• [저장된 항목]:

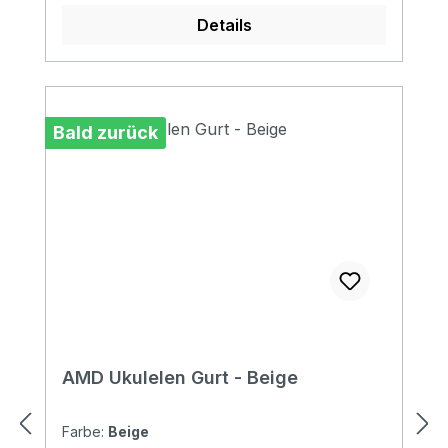
Details
Bald zurück
AMD Ukulelen Gurt - Beige
Farbe:
Beige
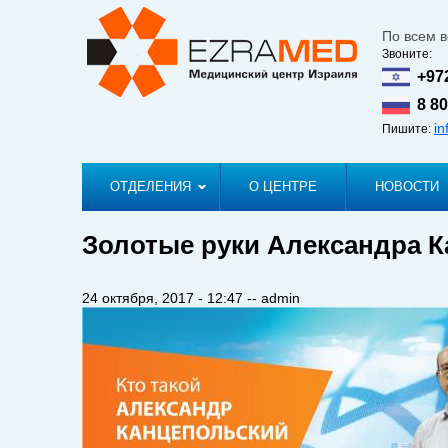
По всем 
Звоните:
+97
8 80
i
Пишите:
ОТДЕЛЕНИЯ
О ЦЕНТРЕ
НОВОСТИ
Золотые руки Александра К
24 октября, 2017 - 12:47
--
admin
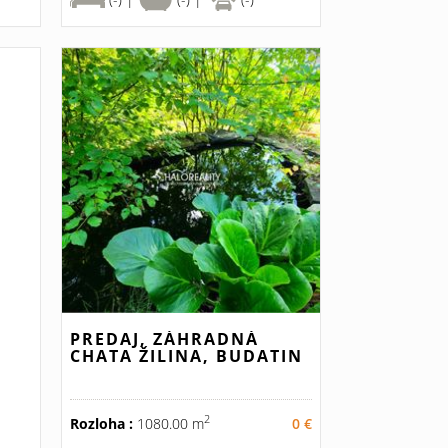
PREDAJ, ZÁHRADNÁ
CHATA ŽILINA, BUDATIN
2
Rozloha :
1080.00 m
0 €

• [작업 지시]: 위 자료 전체의 각 줄을 "번호"와 "내용" 두 열로 된 마크다운 표로 정리하세요. 빈 줄은 빼고, 그림은 표에 넣지 마세요.

• [예상 답안]:
| 번호 | 내용 |
|---|---|
| 1 | Details |
| 2 | Bald zurück |
| 3 | AMD Ukulelen Gurt - Beige |
| 4 | Farbe: |
| 5 | Beige |
| 6 | По всем  |
| 7 | Звоните: |
| 8 | +97 |
| 9 | 8 80 |
| 10 | i |
| 11 | Пишите: |
| 12 | ОТДЕЛЕНИЯ |
| 13 | О ЦЕНТРЕ |
| 14 | НОВОСТИ |
| 15 | Золотые руки Александра К |
| 16 | 24 октября, 2017 - 12:47 |
| 17 | -- |
| 18 | admin |
| 19 | PREDAJ, ZÁHRADNÁ |
| 20 | CHATA ŽILINA, BUDATIN |
| 21 | 2 |
| 22 | Rozloha : |
| 23 | 1080.00 m |
| 24 | 0 € |